Even after a missed conversion, a two score lead at 34-26 with only five minutes to go meant that Trinity may well have deemed themselves in a commanding position – the first time in the game either team could have claimed to have been in this game.

However, the prevalence of any such assumption would have been to unjustly underestimate the interminable spirit of first-year Webb and her team. And those of the Trinity faithful who did underestimate them, did so at the peril of their own palpitations.

An exhausted Oxford launched a final barrage of heavy artillery, the forwards fiercely furrowing downfield. Whilst Trinity were equally fatigued, the women knew they had only minutes to hold out.
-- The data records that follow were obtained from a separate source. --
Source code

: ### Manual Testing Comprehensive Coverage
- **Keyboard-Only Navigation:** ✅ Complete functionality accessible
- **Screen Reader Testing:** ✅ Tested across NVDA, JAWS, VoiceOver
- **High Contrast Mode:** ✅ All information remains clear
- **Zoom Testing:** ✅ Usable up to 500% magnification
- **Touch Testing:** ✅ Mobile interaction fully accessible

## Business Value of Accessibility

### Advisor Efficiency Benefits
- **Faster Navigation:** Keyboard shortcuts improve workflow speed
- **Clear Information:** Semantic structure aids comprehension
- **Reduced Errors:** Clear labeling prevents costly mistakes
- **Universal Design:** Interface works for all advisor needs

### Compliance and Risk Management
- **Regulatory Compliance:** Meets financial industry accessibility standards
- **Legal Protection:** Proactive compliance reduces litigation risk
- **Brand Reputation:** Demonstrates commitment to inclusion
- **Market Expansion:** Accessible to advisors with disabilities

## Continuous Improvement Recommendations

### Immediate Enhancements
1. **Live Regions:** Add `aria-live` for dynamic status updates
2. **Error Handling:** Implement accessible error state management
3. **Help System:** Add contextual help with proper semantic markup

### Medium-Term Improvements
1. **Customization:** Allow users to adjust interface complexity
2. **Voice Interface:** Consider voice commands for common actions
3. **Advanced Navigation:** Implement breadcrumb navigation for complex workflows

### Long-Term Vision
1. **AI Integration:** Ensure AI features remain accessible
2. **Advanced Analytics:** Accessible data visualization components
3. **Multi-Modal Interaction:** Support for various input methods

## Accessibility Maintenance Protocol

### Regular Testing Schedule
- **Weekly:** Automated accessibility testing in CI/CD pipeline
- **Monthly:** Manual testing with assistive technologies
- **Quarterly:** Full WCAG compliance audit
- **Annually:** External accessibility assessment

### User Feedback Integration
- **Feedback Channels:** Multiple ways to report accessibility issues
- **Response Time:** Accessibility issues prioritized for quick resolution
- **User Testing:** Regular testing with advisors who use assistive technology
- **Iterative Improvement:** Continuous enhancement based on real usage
And hold out DULFC did, repelling ceaseless Oxford offensives in heroic fashion.

How either team was able to function with such commitment after so scintillating a seventy-five minutes was quite remarkable.

Indeed, even when all hope of an Oxford victory was extinguished as the clock ran red, the blue siege retained its fervour – fervour which finally bore fruit when the fly-half dived under the posts.
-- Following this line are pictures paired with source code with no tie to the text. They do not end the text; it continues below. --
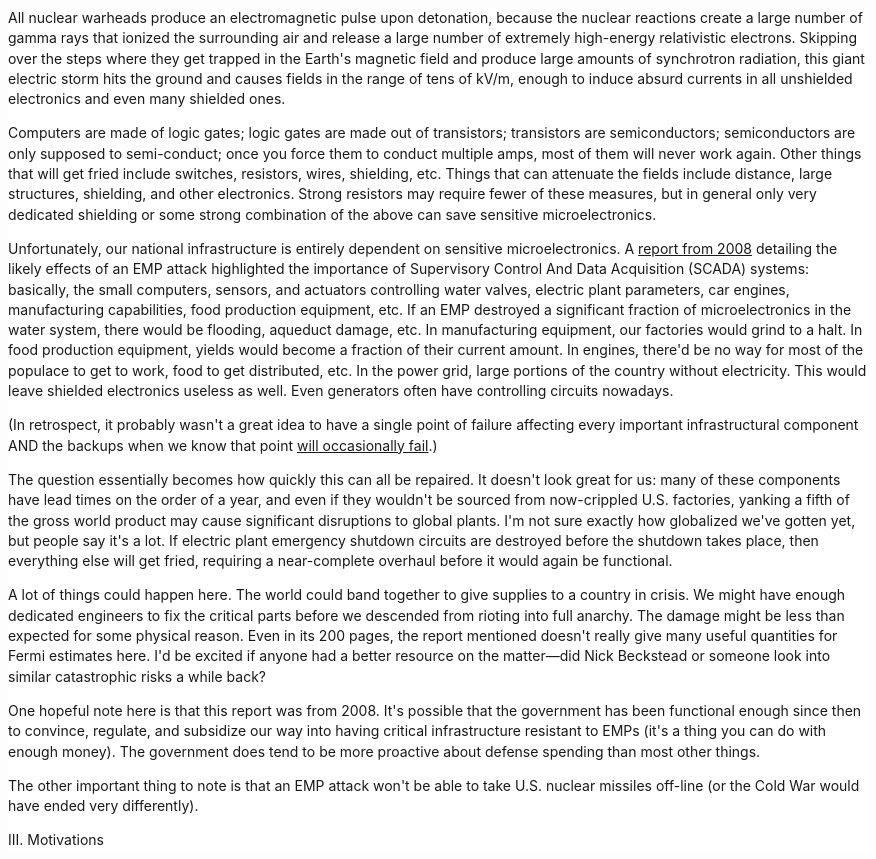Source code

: All nuclear warheads produce an electromagnetic pulse upon detonation, because the nuclear reactions create a large number of gamma rays that ionized the surrounding air and release a large number of extremely high-energy relativistic electrons. Skipping over the steps where they get trapped in the Earth's magnetic field and produce large amounts of synchrotron radiation, this giant electric storm hits the ground and causes fields in the range of tens of kV/m, enough to induce absurd currents in all unshielded electronics and even many shielded ones. 

Computers are made of logic gates; logic gates are made out of transistors; transistors are semiconductors; semiconductors are only supposed to semi-conduct; once you force them to conduct multiple amps, most of them will never work again. Other things that will get fried include switches, resistors, wires, shielding, etc. Things that can attenuate the fields include distance, large structures, shielding, and other electronics. Strong resistors may require fewer of these measures, but in general only very dedicated shielding or some strong combination of the above can save sensitive microelectronics.

Unfortunately, our national infrastructure is entirely dependent on sensitive microelectronics. A [report from 2008][EMP] detailing the likely effects of an EMP attack highlighted the importance of Supervisory Control And Data Acquisition (SCADA) systems: basically, the small computers, sensors, and actuators controlling water valves, electric plant parameters, car engines, manufacturing capabilities, food production equipment, etc. If an EMP destroyed a significant fraction of microelectronics in the water system, there would be flooding, aqueduct damage, etc. In manufacturing equipment, our factories would grind to a halt. In food production equipment, yields would become a fraction of their current amount. In engines, there'd be no way for most of the populace to get to work, food to get distributed, etc. In the power grid, large portions of the country without electricity. This would leave shielded electronics useless as well. Even generators often have controlling circuits nowadays.

(In retrospect, it probably wasn't a great idea to have a single point of failure affecting every important infrastructural component AND the backups when we know that point [will occasionally fail][Carrington].)

The question essentially becomes how quickly this can all be repaired. It doesn't look great for us: many of these components have lead times on the order of a year, and even if they wouldn't be sourced from now-crippled U.S. factories, yanking a fifth of the gross world product may cause significant disruptions to global plants. I'm not sure exactly how globalized we've gotten yet, but people say it's a lot. If electric plant emergency shutdown circuits are destroyed before the shutdown takes place, then everything else will get fried, requiring a near-complete overhaul before it would again be functional.

A lot of things could happen here. The world could band together to give supplies to a country in crisis. We might have enough dedicated engineers to fix the critical parts before we descended from rioting into full anarchy. The damage might be less than expected for some physical reason. Even in its 200 pages, the report mentioned doesn't really give many useful quantities for Fermi estimates here. I'd be excited if anyone had a better resource on the matter—did Nick Beckstead or someone look into similar catastrophic risks a while back?

One hopeful note here is that this report was from 2008. It's possible that the government has been functional enough since then to convince, regulate, and subsidize our way into having critical infrastructure resistant to EMPs (it's a thing you can do with enough money). The government does tend to be more proactive about defense spending than most other things.

The other important thing to note is that an EMP attack won't be able to take U.S. nuclear missiles off-line (or the Cold War would have ended very differently).

III. Motivations


[test-list]: https://www.wikiwand.com/en/List_of_nuclear_weapons_tests_of_North_Korea
[ivy-king]: https://www.wikiwand.com/en/Ivy_King
[tsar-bomba]: https://www.wikiwand.com/en/Tsar_Bomba
[nukemap]: https://nuclearsecrecy.com/nukemap/
[miniature]: http://www.npr.org/2017/08/08/542286036/north-korea-has-miniaturized-a-nuclear-warhead-u-s-intelligence-says
[min-fus]: http://www.thedrive.com/the-war-zone/14051/north-korea-shows-h-bomb-warhead-design-says-it-will-use-it-in-emp-strike
[NEMP]: https://www.wikiwand.com/en/Nuclear_electromagnetic_pulse
[EMP]: https://works.bepress.com/george_h_baker/17/
[Carrington]: https://www.wikiwand.com/en/Solar_storm_of_1859
[DPRK]: http://uskoreainstitute.org/wp-content/uploads/2016/02/NKNF_Evolving-Nuclear-Strategy_Smith.pdf
[FLI]: https://futureoflife.org/background/nuclear-close-calls-a-timeline/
Though she converted her own score to leave Oxford just one point behind their ever-elusive opponents, it was to be the last act of the game.

Whilst Oxford showed flashes of the brilliance for which they are known, Trinity’s wonderful collective performance was just too much for the tourists – a wholeheartedly team effort which saw them take home a deserved victory.

As both teams exchanged hugs and handshakes, congratulating each other for their part in this titanic contest, the only disappointment that lingered on the dampened turf at College Park was that no rematch was imminent.

However, if a game so utterly enthralling as this was only the first between the two sides, it is nigh-on impossible that either club will allow it to be the last.